Best answer: Heck no. USB3 is something like a year away. Next year you'll be asking "Should I be waiting for ExpressCard 3.0" or whatever is looming over the horizon. Right now, esata does fast transfers for external disk drives. So if you are adding an external disk you should be using esata, not USB. If you absolutely need USB3 in there next year you can just add a PCI card.

adding on trigger pads, audio interfaces, etc.

These are low bandwidth applications that are already served pretty well by USB2.

almost no external mechanical hard drive can saturate a modern USB 2.0 controller (about 60MB/s)

In theory, yes. In practice no. Ive never gotten a USB drive to do more than 20 or 25MB/sec. Scroll down to the HDTune screenshots and you'll see that USB is definately a limitation. Budget drives are being sold advertising 100MB/s. SSDs are going to be much faster. esata is where its at.
posted by damn dirty ape at 12:34 PM on January 19, 2009


As everyone says, you'll be able to drop in a card if it really matters - but, honestly, what is USB going to give you that 2 won't?

If you want speed for external hard drives, which is the only thing I can of, just go eSATA now.
posted by rodgerd at 1:35 PM on January 19, 2009


Best answer: OK, I am the exception. I would wait if waiting is an option.

I use an external drive regularly (a lot) and FW800 is (very slowly, I admit) dying. FW400 might as well be dead with it having been dropped from the Macs [and FW of all kinds, _entirely_, from the Macbook].

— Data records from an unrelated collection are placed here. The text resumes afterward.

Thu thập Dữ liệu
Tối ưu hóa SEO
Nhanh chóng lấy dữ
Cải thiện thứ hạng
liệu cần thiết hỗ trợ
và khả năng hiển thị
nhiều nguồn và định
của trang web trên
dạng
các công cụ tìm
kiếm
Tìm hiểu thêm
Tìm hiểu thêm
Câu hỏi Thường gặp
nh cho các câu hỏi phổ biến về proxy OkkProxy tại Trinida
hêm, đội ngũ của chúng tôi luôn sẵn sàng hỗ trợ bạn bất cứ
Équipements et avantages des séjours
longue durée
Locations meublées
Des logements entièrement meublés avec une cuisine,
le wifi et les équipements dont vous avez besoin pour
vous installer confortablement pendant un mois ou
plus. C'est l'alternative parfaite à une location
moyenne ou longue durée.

USB is a complex stack and implementations are unbelivably buggy, across the board, from the Mac's periodic problems and hanging with USB devices [no, this is not just me] to the complete crap that is the Linux USB drivers [which are _very_ poorly written, please do not tell me your USB device X sort of mostly works, go look at the source and think "what does this code do when event XXX happens?"]. Windows has its share of bugs, etc. No, USB-to-FOO adapters are not the solution.

FW is just far, far more pleasant, but as I said, dying.

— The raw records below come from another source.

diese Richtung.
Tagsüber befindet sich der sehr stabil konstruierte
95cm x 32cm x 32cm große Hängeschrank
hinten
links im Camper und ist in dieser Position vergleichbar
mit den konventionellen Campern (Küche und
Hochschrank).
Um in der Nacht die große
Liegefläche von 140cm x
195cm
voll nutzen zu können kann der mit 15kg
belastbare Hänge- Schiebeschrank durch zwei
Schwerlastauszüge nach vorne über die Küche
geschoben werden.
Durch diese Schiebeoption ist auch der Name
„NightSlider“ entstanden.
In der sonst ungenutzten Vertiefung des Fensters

There is some hope that USB3, just because of its higher bandwidth will require a rework of the existing USB stacks and the resulting tighter timing might also result in shaking out many of the stupidities/bugs that otherwise crop up in unreproducible ways due to timing.

Put another way, sure, waiting for USB3 is a fine thing if you can wait, because if you wait on buying a computer you ALWAYS win. The only time waiting to buy a computer is not a win is when your current computer is costing you money.
posted by rr at 4:04 PM on January 19, 2009


I wouldn't wait for it.

USB3 gear isn't really out yet, and won't be ubiquitous for several years.

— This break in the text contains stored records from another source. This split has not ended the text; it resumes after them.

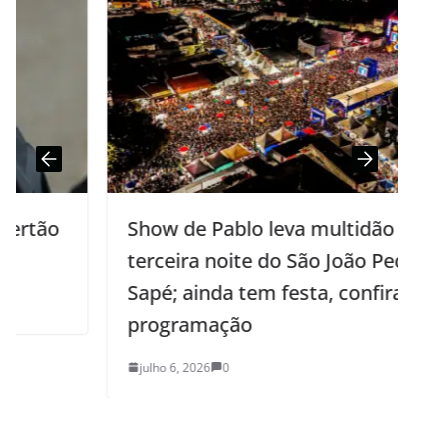
Show de Pablo leva multidão à
terceira noite do São João Pedro de
Sapé; ainda tem festa, confira a
programação
julho 6, 2026
0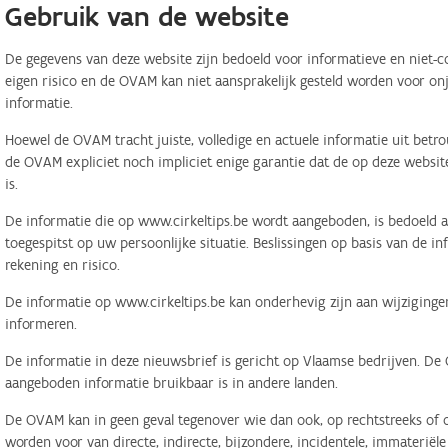
Gebruik van de website
De gegevens van deze website zijn bedoeld voor informatieve en niet-c
eigen risico en de OVAM kan niet aansprakelijk gesteld worden voor on
informatie.
Hoewel de OVAM tracht juiste, volledige en actuele informatie uit betr
de OVAM expliciet noch impliciet enige garantie dat de op deze website
is.
De informatie die op www.cirkeltips.be wordt aangeboden, is bedoeld al
toegespitst op uw persoonlijke situatie. Beslissingen op basis van de i
rekening en risico.
De informatie op www.cirkeltips.be kan onderhevig zijn aan wijziginge
informeren.
De informatie in deze nieuwsbrief is gericht op Vlaamse bedrijven. De
aangeboden informatie bruikbaar is in andere landen.
De OVAM kan in geen geval tegenover wie dan ook, op rechtstreeks of o
worden voor van directe, indirecte, bijzondere, incidentele, immaterië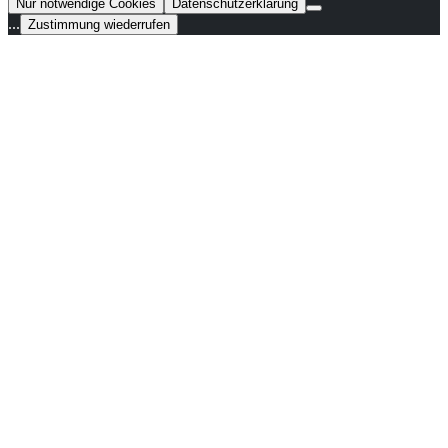
Nur notwendige Cookies
Datenschutzerklärung
...
Zustimmung wiederrufen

And, as others have mentioned, you can just drop in a PCIe card when you need it.
posted by Netzapper at 4:10 PM on January 19, 2009


The wait for USB 3.0 spec audio equipment will probably add another couple of months.
posted by Benjy at 4:10 PM on January 19, 2009


I wouldn't wait for USB 3.0. But I might wait til i7 processors come down in price, or until I can get Windows 7.
posted by JuiceBoxHero at 7:54 PM on January 19, 2009


USB4 will be better than USB3 -- if you are into the waiting game :).

Waiting for the next new tech thing usually only makes sense in Apple camps. Everyone knows you dont buy a laptop the month before MacWorld (though; this may change soon) because of Apples' pricing structure.

In the general computing world; tomorrow always brings something better. Buy it when you need it; not before; not after.